Long lines snaked through the Bethel Life grounds next to Meridian and I-235 on the steamy August day. It was not unusual for participants to wait a half-hour or more in one line and then repeat the feat again and again.
“Times are tough right now,” said Sheala French, who has four children between the ages of 3 and 6 and recently lost her job. “We figured we could use all the help we can get for school,” she said.
Those who attended could receive free immunizations, breast exams, sports physicals – even family portraits.
“That’s one of our favorite parts,” Cathcart said of the family pictures.
Shannon Vontress’ two children, 10-year-old Tatianah and 6-year-old Andre, were eager to show off the backpacks they were given: Andre’s had flames flickering on the back and Tatianah’s was a bright green.
“With two kids and one income, it’s really a blessing,” Vontress said of Saturday’s event.

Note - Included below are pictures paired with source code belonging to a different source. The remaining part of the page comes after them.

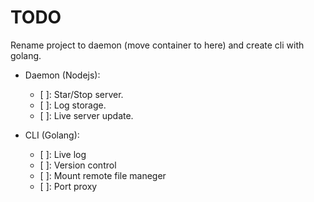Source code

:# TODO

Rename project to daemon (move container to here) and create cli with golang.

- Daemon (Nodejs):
  - [ ]: Star/Stop server.
  - [ ]: Log storage.
  - [ ]: Live server update.

- CLI (Golang):
  - [ ]: Live log
  - [ ]: Version control
  - [ ]: Mount remote file maneger
  - [ ]: Port proxy
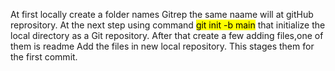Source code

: At first locally create a folder names Gitrep the same naame will at gitHub reprository.
At the next step  using command <mark>git init -b main</mark> that initialize the local directory as a Git repository.
After that create a few adding files,one of them is readme
Add the files in new local repository. This stages them for the first commit.

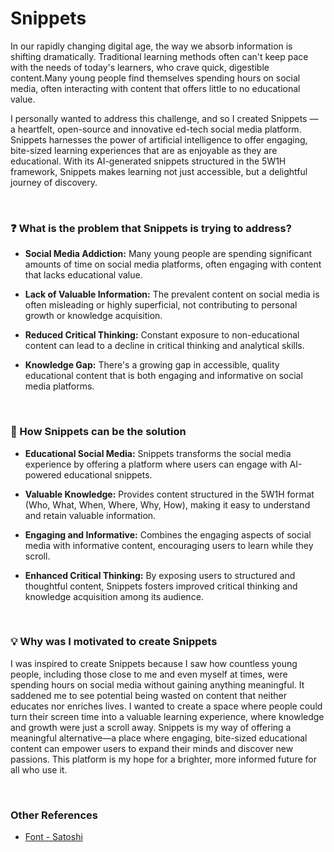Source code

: # Snippets

In our rapidly changing digital age, the way we absorb information is shifting dramatically. Traditional learning methods often can't keep pace with the needs of today's learners, who crave quick, digestible content.Many young people find themselves spending hours on social media, often interacting with content that offers little to no educational value.

I personally wanted to address this challenge, and so I created Snippets — a heartfelt, open-source and innovative ed-tech social media platform. Snippets harnesses the power of artificial intelligence to offer engaging, bite-sized learning experiences that are as enjoyable as they are educational. With its AI-generated snippets structured in the 5W1H framework, Snippets makes learning not just accessible, but a delightful journey of discovery.

<br>

### ❓ What is the problem that Snippets is trying to address?

- **Social Media Addiction:** Many young people are spending significant amounts of time on social media platforms, often engaging with content that lacks educational value.

- **Lack of Valuable Information:** The prevalent content on social media is often misleading or highly superficial, not contributing to personal growth or knowledge acquisition.

- **Reduced Critical Thinking:** Constant exposure to non-educational content can lead to a decline in critical thinking and analytical skills.

- **Knowledge Gap:** There's a growing gap in accessible, quality educational content that is both engaging and informative on social media platforms.

<br>

### 🚀 How Snippets can be the solution

- **Educational Social Media:** Snippets transforms the social media experience by offering a platform where users can engage with AI-powered educational snippets.

- **Valuable Knowledge:** Provides content structured in the 5W1H format (Who, What, When, Where, Why, How), making it easy to understand and retain valuable information.

- **Engaging and Informative:** Combines the engaging aspects of social media with informative content, encouraging users to learn while they scroll.

- **Enhanced Critical Thinking:** By exposing users to structured and thoughtful content, Snippets fosters improved critical thinking and knowledge acquisition among its audience.

<br>

### 💡 Why was I motivated to create Snippets

I was inspired to create Snippets because I saw how countless young people, including those close to me and even myself at times, were spending hours on social media without gaining anything meaningful. It saddened me to see potential being wasted on content that neither educates nor enriches lives. I wanted to create a space where people could turn their screen time into a valuable learning experience, where knowledge and growth were just a scroll away. Snippets is my way of offering a meaningful alternative—a place where engaging, bite-sized educational content can empower users to expand their minds and discover new passions. This platform is my hope for a brighter, more informed future for all who use it.

<br>

### Other References
- [Font - Satoshi](https://www.fontshare.com/fonts/cabinet-grotesk)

But hundreds of people went home disappointed. Event organizers gave out 1,500 backpacks filled with school supplies, but could have easily given out hundreds more. Charlene Klug stood in line for 45 minutes with her two sons only to discover there were no more backpacks.
“It’s kinda sad, but we’ll figure it out,” said Klug, who added that she was “trying not to fall over from heat stroke.”
Klug and her friend Julie De La Rosa just moved to Wichita from Denver.
“We’re kinda struggling when it’s coming to getting school supplies for the kids,” said De La Rosa, who has a 10-year-old boy.
Despite their bad luck with getting backpacks, De La Rosa and Klug were impressed by what they saw on Saturday.
“It’s huge,” De La Rosa said. “It’s pretty amazing that everyone comes together like this to help.”
Organizers had increased the number of backpacks filled with school supplies by more than one-third over the previous year, but that turned out to be not nearly enough.
“We did not see this kind of need last year,” Cathcart said. “We see this kind of need, we’re going to be ready for it next year.
“We do not want people walking away without services. We are not OK with that.”
Scott Dryden, pastor of Word of Life Church, said the long lines reflect a growing number of families in need.
“The disparity is just getting greater,” Dryden said. “We see that. That’s why we all need to come together.”
Mayor Jeff Longwell called the massive turnout for goods and services “a little bit overwhelming.”
“Certainly, we recognize there’s a need,” Longwell said. “It’s nice that people are coming to come together to fill that need.”